Le 14 janvier 2025, la Cour de cassation rejette le pourvoi. Elle estime que, si la preuve d’une faute lourde est requise pour qu’un employeur obtienne des dommages et intérêts devant les juridictions civiles, cette exigence ne s’applique pas dans le cadre d’une action civile devant les juridictions répressives. Par conséquent, même sans intention de nuire, un salarié peut être condamné à indemniser son employeur. Ce dernier peut engager deux types de procédures :

– devant le conseil de prud’hommes, où il devra prouver l’intention de nuire du salarié pour obtenir des dommages et intérêts ;

– devant les juridictions pénales, en se constituant partie civile.

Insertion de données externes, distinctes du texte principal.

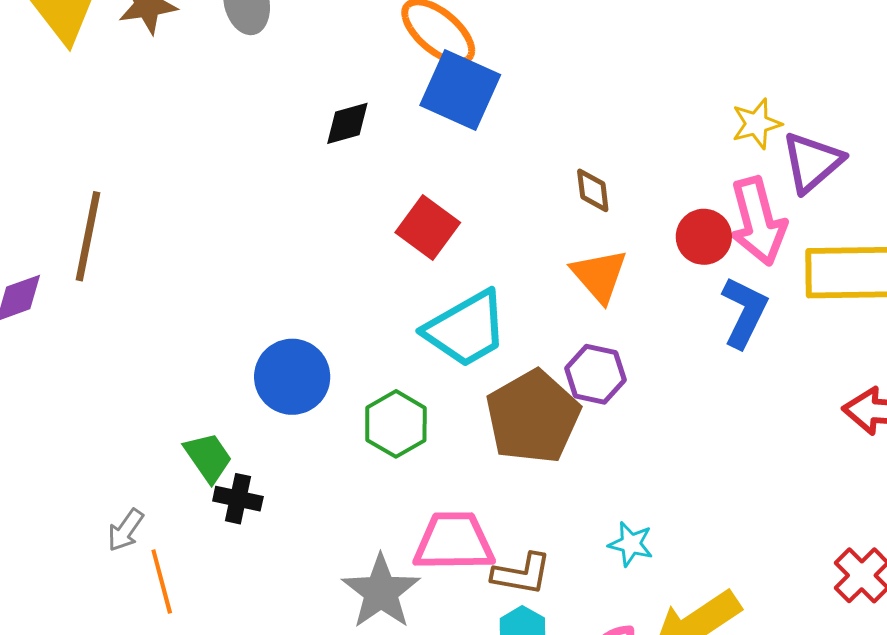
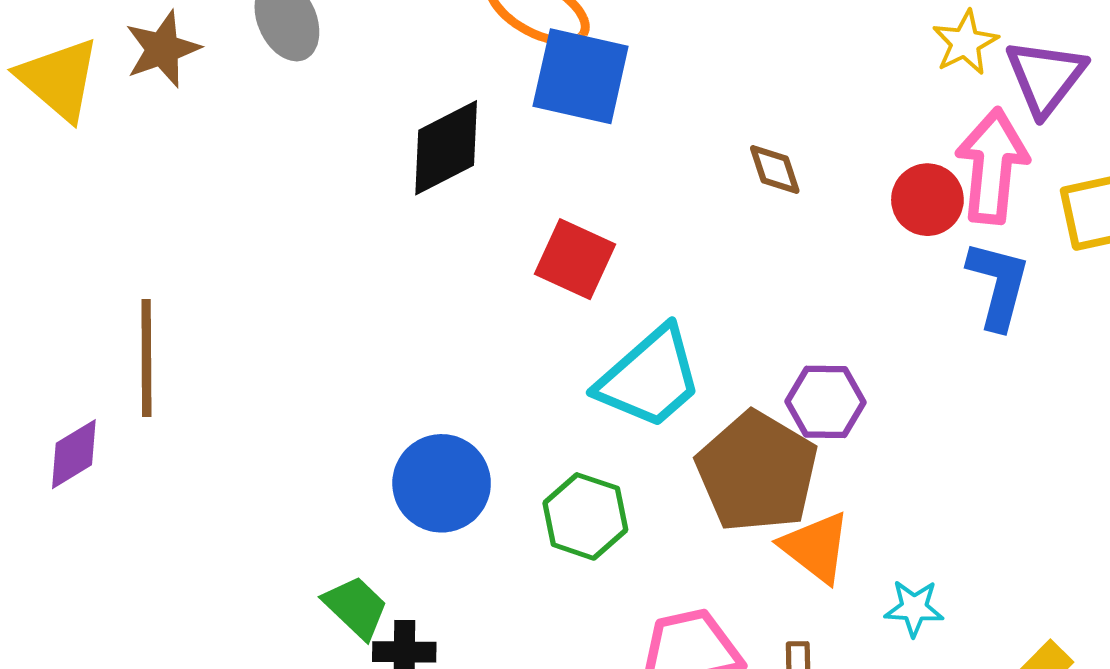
black diamond: (347, 123) -> (446, 148), size x1.5
pink arrow: (758, 221) -> (992, 166), turned -148
orange triangle: (599, 276) -> (816, 547), moved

Dans ce cas, la condamnation pénale du salarié suffit pour obtenir réparation, sans qu’il soit nécessaire de prouver une faute lourde.

Ce principe s’applique non seulement aux infractions routières, mais aussi à toutes les autres prévues par le Code pénal.

Source : Cass. soc., le 14 janvier 2025, n°24-81.365

À retenir 

  • Lorsqu’un salarié commet une infraction, le Code du travail interdit les sanctions financières à son encontre, sauf en cas de fautes lourdes.
  • Un employeur peut obtenir un dédommagement du salarié en prouvant son intention de nuire devant les tribunaux civils.
  • Une condamnation pénale du salarié permet à un employeur de se porter partie civile au procès et d’obtenir une indemnisation, sans qu’il soit nécessaire de prouver une faute lourde.